(Beginning of Information)

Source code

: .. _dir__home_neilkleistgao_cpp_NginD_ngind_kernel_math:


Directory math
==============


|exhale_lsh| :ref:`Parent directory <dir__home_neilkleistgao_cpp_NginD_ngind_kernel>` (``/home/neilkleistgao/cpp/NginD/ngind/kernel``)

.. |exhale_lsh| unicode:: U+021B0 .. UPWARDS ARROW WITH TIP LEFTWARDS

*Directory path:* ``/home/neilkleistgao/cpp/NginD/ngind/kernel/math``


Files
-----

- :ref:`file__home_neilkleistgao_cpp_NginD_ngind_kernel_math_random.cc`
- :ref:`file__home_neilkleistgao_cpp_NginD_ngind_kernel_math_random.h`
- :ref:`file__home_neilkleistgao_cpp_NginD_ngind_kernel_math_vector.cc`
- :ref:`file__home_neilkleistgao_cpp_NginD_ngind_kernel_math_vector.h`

(End of Information)

> Exercise prompt: Every line of the data must be reproduced exactly.

> Result of this task:
Source code

: .. _dir__home_neilkleistgao_cpp_NginD_ngind_kernel_math:


Directory math
==============


|exhale_lsh| :ref:`Parent directory <dir__home_neilkleistgao_cpp_NginD_ngind_kernel>` (``/home/neilkleistgao/cpp/NginD/ngind/kernel``)

.. |exhale_lsh| unicode:: U+021B0 .. UPWARDS ARROW WITH TIP LEFTWARDS

*Directory path:* ``/home/neilkleistgao/cpp/NginD/ngind/kernel/math``


Files
-----

- :ref:`file__home_neilkleistgao_cpp_NginD_ngind_kernel_math_random.cc`
- :ref:`file__home_neilkleistgao_cpp_NginD_ngind_kernel_math_random.h`
- :ref:`file__home_neilkleistgao_cpp_NginD_ngind_kernel_math_vector.cc`
- :ref:`file__home_neilkleistgao_cpp_NginD_ngind_kernel_math_vector.h`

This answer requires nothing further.